In 1908, Bier pioneered the use of intravenous regional anesthesia, a technique which is commonly referred to as a "Bier block". This technique is frequently used for operations of brief duration upon the hand, wrist, and forearm. It can also be used for operations of brief duration upon the foot, ankle, and leg.

==Charité – Universitätsmedizin Berlin==
In 1903 he joined the faculty of the University of Bonn as a full professor, where he taught until 1907. Then he went to Berlin, where he was appointed Geheimrat Professor of Surgery and Chief Surgeon at the Charité – Universitätsmedizin. Bier was elected President of the German Surgical Society in 1911. Bier treated many important people, such as Kaiser Wilhelm II, family members of Nicholas II of Russia, and Vladimir Lenin.

Although he was arguably the most accomplished surgeon of his time, not all of his operations were successful. Hugo Stinnes (a business magnate and politician who was among the wealthiest men in the world at that time) died on 10 April 1924, about a month after Bier performed a cholecystectomy on him. On 24 February 1925, Bier performed an appendectomy on Friedrich Ebert, the first President of Germany, who had signed the Weimar Constitution into law in 1919. Ebert, who had suffered from appendicitis for two weeks before it was diagnosed, died of septic shock four days after the operation.

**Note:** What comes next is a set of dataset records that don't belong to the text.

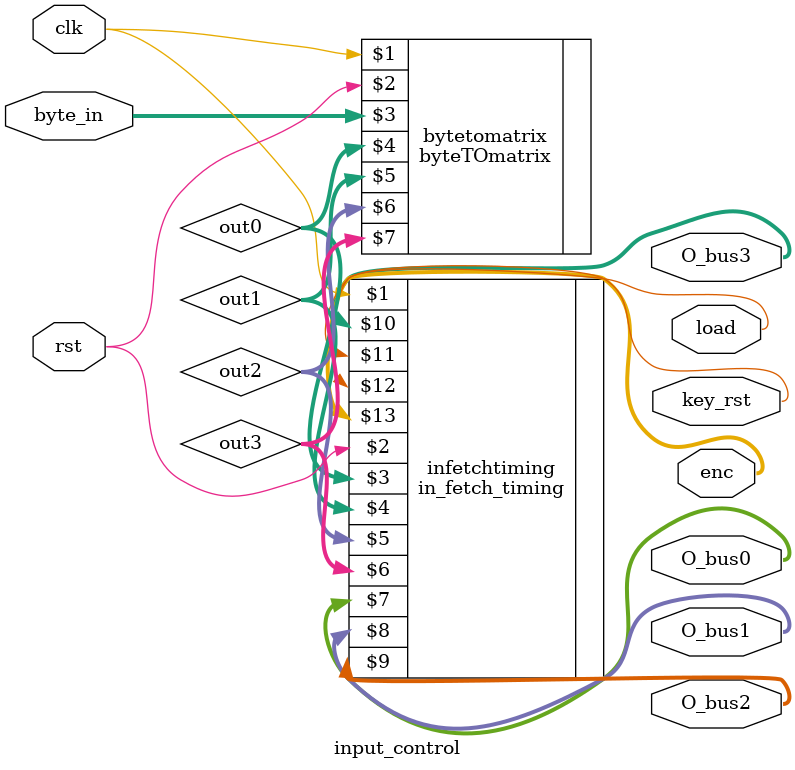
<source format=v>
module input_control (clk, rst, byte_in, O_bus0, O_bus1, O_bus2 , O_bus3, load, key_rst,  enc);
    input clk,rst;
    input [7:0] byte_in;
    output load, key_rst;
    output [31:0] O_bus0, O_bus1, O_bus2, O_bus3;
    output [5:0] enc;
    
    wire [31:0] out0,out1,out2,out3;
      byteTOmatrix bytetomatrix  (clk, rst, byte_in, out0, out1, out2, out3);
      in_fetch_timing infetchtiming (clk,rst,out0,out1,out2,out3,O_bus0,O_bus1,O_bus2,O_bus3,load,key_rst, enc);
endmodule

</source>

Bier was Chief Surgeon at the Charité in Berlin until 1928, when Ferdinand Sauerbruch (1875–1951) assumed the position. Bier remained at the Charité as Professor Emeritus until his retirement in 1932.

==Sports medicine==
Bier is also considered to be a pioneer in the field of sports medicine, having played a pivotal role in establishing it as a discipline. Along with Arthur Mallwitz (1880–1968), Bier organized the first lectures in sports medicine at the University of Berlin in 1919. Bier served as director of the Deutsche Hochschule für Leibesübungen ("German University of Physical Education") in Berlin from its founding in 1920 until 1932. Sauerbruch temporarily headed the academy until 1933, when Karl Gebhardt (1897–1948) assumed the directorship. Gebhardt became the first professor of sports medicine in Berlin. Gebhardt expanded on Bier's methods, adopting an academic approach to sports medicine and awarding degrees.

==Awards==
In 1910, Bier was awarded the Cameron Prize for Therapeutics of the University of Edinburgh. The title of Geheimrat was bestowed upon Bier by German Emperor Wilhelm II. On 24 November 1936, Bier received the Eagle Shield of the German Reich. On 30 January 1938, Bier became one of only nine people to ever receive the German National Prize for Art and Science, an award created by Adolf Hitler that year as a replacement for the Nobel Prize, which he had forbidden Germans to accept.

==Death==
Bier's wife Anna died in 1947. In January 1949, he suffered from apoplexy and later died in Soviet-occupied Sauen in March 1949 after contracting influenza and pneumonia. He was 87. They were buried in a forest on their estate.